While trying to connect, During this time, on the remote (CentOS) machine, its clear that something is happening, because "ps -ef | grep nx" on the server machine gives me
root 5627 3378 0 10:38 ? 00:00:00 sshd: nx [priv] nx 5629 5627 0 10:38 ? 00:00:00 sshd: nx@notty nx 5630 5629 0 10:38 ? 00:00:00 /bin/bash /usr/bin/nxserver -c /usr/bin/nxserver nx 5771 5630 0 10:38 ? 00:00:00 sleep 60 jg 5800 5393 0 10:38 pts/1 00:00:00 grep nx
I checked out a couple other things on the web on how to set it up and these did not help (they were very helpful, just not with my problem about the desktop not coming up). E.g., http://fedoranews.org/contributors/rick_stout/freenx/
I also noted other posts about freenx on this list, but they did not seem to be relevant
However, I note that at http://wiki.centos.org/FreeNX is says that freenx only works with centos 4, which I am hoping is simply out of date, as freenx is shipped as part of centos 5. I saw a post today saying that freenx is supposed to work exactly the same on CentOS 5 as per instructions for 4. hmmm. I've tried uninstalling freenx on the centOS 5 machine and reinstalling.
Deffinately out of date, first hand experience tells me it does work, at least for me. Have you tried logging into root or other users? If you havent taken the exact steps I did, remove the other components, just yum install like I did, and recopy the client.id_dsa.key.
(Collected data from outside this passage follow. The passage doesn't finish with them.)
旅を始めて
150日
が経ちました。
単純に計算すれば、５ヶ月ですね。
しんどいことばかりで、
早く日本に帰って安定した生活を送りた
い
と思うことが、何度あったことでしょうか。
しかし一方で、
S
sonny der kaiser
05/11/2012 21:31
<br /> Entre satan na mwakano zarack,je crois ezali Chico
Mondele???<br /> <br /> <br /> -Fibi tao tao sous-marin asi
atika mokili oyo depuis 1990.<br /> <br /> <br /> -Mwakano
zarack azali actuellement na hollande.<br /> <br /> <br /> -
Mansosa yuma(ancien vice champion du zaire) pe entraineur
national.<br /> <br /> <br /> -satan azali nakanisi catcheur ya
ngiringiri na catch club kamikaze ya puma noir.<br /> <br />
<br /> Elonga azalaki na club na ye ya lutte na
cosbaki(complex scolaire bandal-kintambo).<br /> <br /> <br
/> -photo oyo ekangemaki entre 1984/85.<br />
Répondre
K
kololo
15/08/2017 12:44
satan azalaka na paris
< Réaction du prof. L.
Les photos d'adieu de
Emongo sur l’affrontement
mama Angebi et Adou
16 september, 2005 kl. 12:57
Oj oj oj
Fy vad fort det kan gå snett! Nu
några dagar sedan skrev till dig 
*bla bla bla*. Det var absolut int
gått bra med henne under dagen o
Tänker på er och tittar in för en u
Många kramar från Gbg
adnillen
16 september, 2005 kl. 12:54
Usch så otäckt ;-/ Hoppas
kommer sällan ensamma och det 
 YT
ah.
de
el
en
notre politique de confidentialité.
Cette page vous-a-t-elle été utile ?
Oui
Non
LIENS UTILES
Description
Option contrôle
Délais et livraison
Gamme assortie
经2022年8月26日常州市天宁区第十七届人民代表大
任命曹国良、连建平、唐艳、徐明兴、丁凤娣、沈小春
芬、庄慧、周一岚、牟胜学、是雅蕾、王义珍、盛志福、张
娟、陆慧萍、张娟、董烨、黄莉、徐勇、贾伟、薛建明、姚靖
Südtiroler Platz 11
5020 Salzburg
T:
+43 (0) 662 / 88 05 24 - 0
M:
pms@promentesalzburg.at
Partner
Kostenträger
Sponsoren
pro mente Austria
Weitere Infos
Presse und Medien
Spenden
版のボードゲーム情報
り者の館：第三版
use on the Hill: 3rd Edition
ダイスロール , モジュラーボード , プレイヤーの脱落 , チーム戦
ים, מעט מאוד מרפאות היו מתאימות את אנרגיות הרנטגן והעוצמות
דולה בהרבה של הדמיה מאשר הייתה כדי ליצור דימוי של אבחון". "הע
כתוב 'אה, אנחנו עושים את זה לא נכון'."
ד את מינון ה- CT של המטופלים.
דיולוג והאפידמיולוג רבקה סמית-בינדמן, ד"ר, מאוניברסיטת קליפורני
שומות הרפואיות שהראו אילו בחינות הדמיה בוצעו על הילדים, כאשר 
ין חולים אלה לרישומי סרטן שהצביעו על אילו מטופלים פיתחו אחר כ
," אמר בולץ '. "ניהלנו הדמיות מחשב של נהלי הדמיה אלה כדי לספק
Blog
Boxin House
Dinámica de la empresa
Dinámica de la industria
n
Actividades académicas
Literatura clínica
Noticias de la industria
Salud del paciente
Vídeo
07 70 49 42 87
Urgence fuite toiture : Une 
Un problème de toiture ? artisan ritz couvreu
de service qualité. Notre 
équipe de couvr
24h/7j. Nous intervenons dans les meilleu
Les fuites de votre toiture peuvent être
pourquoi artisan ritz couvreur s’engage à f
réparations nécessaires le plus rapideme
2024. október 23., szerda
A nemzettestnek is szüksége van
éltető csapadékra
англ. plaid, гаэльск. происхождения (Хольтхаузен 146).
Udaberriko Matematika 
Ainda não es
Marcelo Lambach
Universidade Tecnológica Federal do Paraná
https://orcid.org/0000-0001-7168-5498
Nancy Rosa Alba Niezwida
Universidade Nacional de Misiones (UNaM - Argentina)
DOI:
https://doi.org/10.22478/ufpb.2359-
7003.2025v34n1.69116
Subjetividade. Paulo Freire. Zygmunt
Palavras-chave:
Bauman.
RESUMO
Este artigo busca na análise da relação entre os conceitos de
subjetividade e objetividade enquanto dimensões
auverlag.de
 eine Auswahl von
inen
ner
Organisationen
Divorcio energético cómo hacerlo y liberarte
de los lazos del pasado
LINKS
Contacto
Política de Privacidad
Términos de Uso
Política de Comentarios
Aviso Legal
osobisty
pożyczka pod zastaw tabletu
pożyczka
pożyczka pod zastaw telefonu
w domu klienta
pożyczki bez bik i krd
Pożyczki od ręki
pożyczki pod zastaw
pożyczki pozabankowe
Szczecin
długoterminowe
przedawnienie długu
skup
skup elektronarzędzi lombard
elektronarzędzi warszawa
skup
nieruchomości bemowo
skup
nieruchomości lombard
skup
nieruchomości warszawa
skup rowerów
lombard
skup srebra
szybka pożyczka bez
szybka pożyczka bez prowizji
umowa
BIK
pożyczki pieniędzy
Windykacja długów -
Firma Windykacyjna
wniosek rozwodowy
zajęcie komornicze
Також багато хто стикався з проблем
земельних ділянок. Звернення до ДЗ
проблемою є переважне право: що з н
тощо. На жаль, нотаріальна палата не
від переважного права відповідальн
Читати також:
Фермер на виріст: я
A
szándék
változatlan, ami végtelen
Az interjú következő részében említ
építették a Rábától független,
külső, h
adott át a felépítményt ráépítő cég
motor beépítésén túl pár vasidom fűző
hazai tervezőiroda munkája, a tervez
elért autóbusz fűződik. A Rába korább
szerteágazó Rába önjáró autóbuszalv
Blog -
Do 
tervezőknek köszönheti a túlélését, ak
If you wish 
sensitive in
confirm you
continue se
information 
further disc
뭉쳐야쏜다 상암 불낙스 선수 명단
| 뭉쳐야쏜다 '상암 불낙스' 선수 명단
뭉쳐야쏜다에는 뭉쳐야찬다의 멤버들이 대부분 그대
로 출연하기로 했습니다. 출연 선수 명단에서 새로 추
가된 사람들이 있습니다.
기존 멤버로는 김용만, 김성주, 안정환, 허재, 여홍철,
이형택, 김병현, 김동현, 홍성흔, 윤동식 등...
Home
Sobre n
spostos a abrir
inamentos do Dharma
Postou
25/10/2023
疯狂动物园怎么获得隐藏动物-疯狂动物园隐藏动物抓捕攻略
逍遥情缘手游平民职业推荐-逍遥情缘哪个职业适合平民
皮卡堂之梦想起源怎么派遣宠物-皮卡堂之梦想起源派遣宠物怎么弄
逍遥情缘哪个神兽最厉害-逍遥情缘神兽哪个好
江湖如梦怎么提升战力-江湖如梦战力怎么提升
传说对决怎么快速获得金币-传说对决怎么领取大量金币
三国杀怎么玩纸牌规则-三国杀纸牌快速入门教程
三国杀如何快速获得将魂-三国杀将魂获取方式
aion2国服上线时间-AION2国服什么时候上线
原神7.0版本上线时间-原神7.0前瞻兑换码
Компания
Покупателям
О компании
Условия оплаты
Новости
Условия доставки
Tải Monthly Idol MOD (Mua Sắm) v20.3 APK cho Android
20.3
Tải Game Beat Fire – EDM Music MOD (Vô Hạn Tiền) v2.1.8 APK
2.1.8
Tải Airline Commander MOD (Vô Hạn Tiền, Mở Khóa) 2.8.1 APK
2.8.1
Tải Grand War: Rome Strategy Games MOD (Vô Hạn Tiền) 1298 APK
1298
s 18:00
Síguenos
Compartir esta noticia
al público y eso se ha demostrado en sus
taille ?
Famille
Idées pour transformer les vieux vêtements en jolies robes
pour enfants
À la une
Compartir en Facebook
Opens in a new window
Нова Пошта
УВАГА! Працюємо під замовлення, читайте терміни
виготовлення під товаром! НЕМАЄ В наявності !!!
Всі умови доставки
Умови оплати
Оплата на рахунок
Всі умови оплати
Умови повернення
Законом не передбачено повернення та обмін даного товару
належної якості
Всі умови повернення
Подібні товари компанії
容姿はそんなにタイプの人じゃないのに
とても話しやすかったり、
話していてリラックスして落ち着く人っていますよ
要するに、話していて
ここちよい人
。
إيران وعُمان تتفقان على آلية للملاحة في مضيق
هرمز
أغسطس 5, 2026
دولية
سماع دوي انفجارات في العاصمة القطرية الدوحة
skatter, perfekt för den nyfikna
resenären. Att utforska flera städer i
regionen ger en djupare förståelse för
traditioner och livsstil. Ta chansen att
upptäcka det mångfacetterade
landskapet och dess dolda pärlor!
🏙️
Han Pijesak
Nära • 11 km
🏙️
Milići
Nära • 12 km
If the system isnt in production and you can restart it then do after you uninstall. Hate to suggest a windowism, but just to make sure the X server on the local box is restarted if its running, and ssh is flushed before it reloads the NX configuration again and restarts (which you should see during the yum installations).
any suggestions appreciated! many thanks,
--Jeremy
On 4/26/07, Trevor Benson tBenson@a-1networks.com wrote:
For CentOS 5, I tried the yum-based instructions found at http://wiki.centos.org/FreeNX (which says that freenx only works with centos 4, and the bottom of page says "FreeNX (last edited 2007-02-08 23:38:36 by JohnnyHughes )" -- hopefully its just the wiki is out of date)
Wrong and out of date.
However, I note that at http://wiki.centos.org/FreeNX is says that freenx only works with centos 4,
Deffinately out of date
It has not been updated for CentOS 5. True. But be patient here. There must be other pages that are yet to be adjusted to accommodate the 5. Now that the web radio appearance is over, Johnny Hughes may be more relaxed and can even find the time to get all the updates done. :-)
Akemi
On 4/26/07, Akemi Yagi amyagi@gmail.com wrote:
On 4/26/07, Trevor Benson tBenson@a-1networks.com wrote:
For CentOS 5, I tried the yum-based instructions found at http://wiki.centos.org/FreeNX (which says that freenx only works with centos 4, and the bottom of page says "FreeNX (last edited 2007-02-08 23:38:36 by JohnnyHughes )" -- hopefully its just the wiki is out of date)
Wrong and out of date.
However, I note that at http://wiki.centos.org/FreeNX is says that freenx only works with centos 4,
Deffinately out of date
It has not been updated for CentOS 5. True. But be patient here. There must be other pages that are yet to be adjusted to accommodate the 5. Now that the web radio appearance is over, Johnny Hughes may be more relaxed and can even find the time to get all the updates done. :-)
As if I must prove myself correct... The FreeNX wiki page has been magically updated. Thanks, Johnny!